In considering the factors to be examined under Waldron, supra, we note that the record in this proceeding establishes that both the old meter and the new meter were tested and found to be operating within the range of accuracy permitted by our regulations. (Tr., pp. 81-83). Furthermore, we note that the record demonstrates that the Complainant possesses the potential to consume the amount of gas for which he was billed. The report dated October 21, 1998, from the Respondent’s service technician who inspected the Complainant’s property that day shows that there are three (3) adults residing at that location. The technician determined that the furnace thermostat was not calibrated properly and had overheated the house by three(3) degrees. While both the forced hot water furnace and the 40-gallon water heater were underfiring, they were both operating within accepted limits. (Tr., pp. 58-60, 65; Respondent’s Exh. No. 1).

During this same inspection, the technician observed the following conditions: the furnace thermostat was located on the second floor; a second floor window was open; and, a radiator in the second floor bedroom was not properly heating because it needed bleeding. (Tr., pp. 62-63). During a later visit to the property on December 1, 1998, the technician observed that the thermostat needed to be replaced because it was not shutting off the furnace at the desired temperature. (Tr., pp. 68-70; Respondent’s Exh. No. 2). These conditions would cause the furnace to operate longer and use more gas. Accordingly, we conclude that the Complainant has not demonstrated that he does not have the capacity to have used the amount of gas for which he was billed, or that the gas consumption at the property was substantially different from the two(2) previous years. For these reasons, we conclude that the Complainant has not met his burden of proof with respect to the allegation of high bills.

Regarding the issue of unreasonable service, we concur with the ALJ’s determination that the Respondent has met its obligation under Section 1501 of the Public Utility Code, 66 Pa. C.S. §1501, to provide adequate and reasonable service to its customers. The record in this proceeding establishes that the Respondent’s technician had inspected the property on three(3) occasions in response to the Complainant’s high bill complaint.

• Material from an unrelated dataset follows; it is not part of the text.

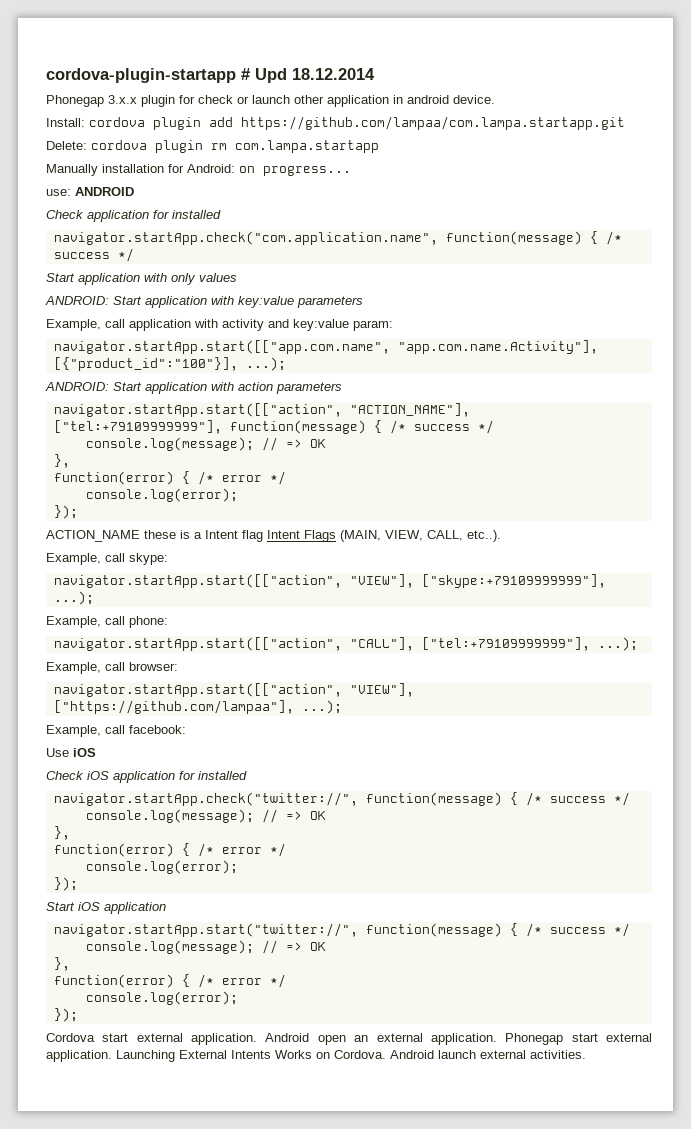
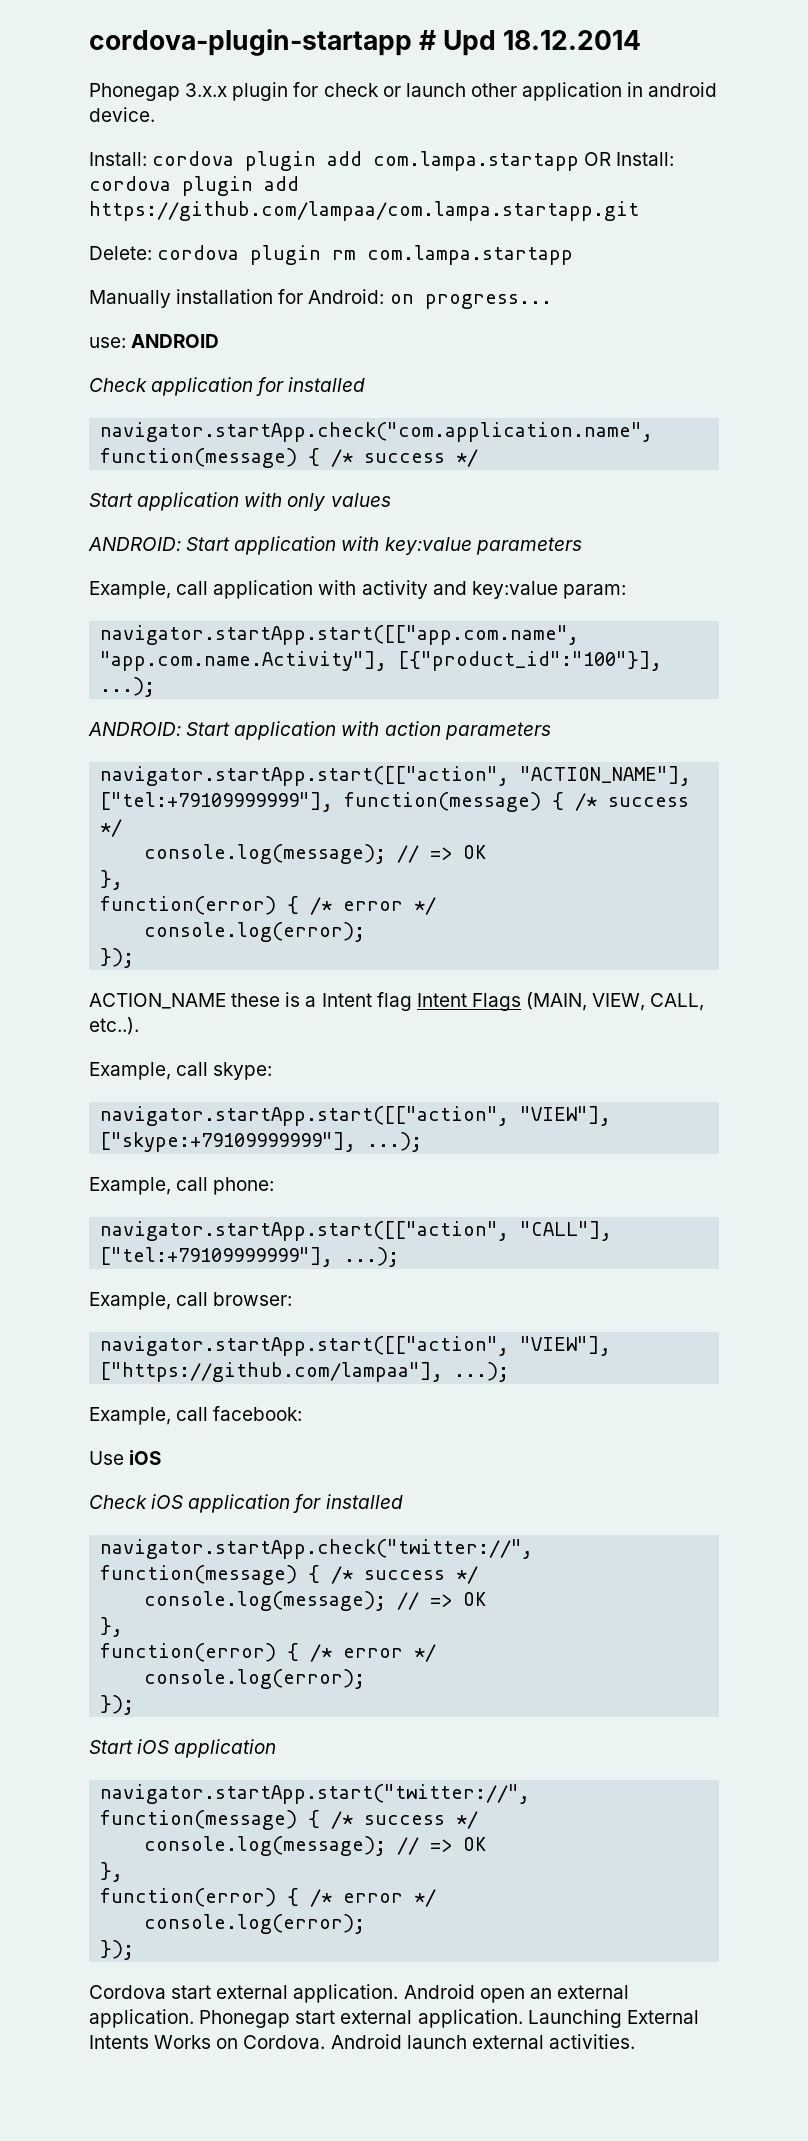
(233, 122) none -> [373,151,675,171] [89,176,299,196] com.lampa.startapp OR Install: cordova plugin add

Neither of the first two(2) inspections revealed any gas leaks, although other deficiencies were noted, such as the improper calibration of the Complainant’s thermostat. The third inspection performed on December 1, 1998, revealed the deficiencies noted above, as well as what the Respondent described as a “frog egg” gas leak. At that point, the technician shut off the Complainant’s gas service. (Tr., pp.6870; Respondent’s Exh. No. 2). The Complainant presented no evidence to establish that the leak was discoverable during the two(2) previous inspections. Accordingly, we conclude that the Complainant has not met his burden of proof regarding the allegation of unreasonable service.

Regarding the issue of a payment plan, we note that the Complainant has not accepted to the ALJ’s determination regarding the propriety of a payment plan for a commercial account. The Complainant has complied with the payment plan on which he was placed as the result of the BCS determination on March 3, 1999, at BCS Case No. 0551259. The Complainant owed the Respondent a total of $767.97, of which $23.51 was for the current bill, and $744.46 was the arrearage. (Tr., pp.94-95; Respondent’s Exh. No. 6).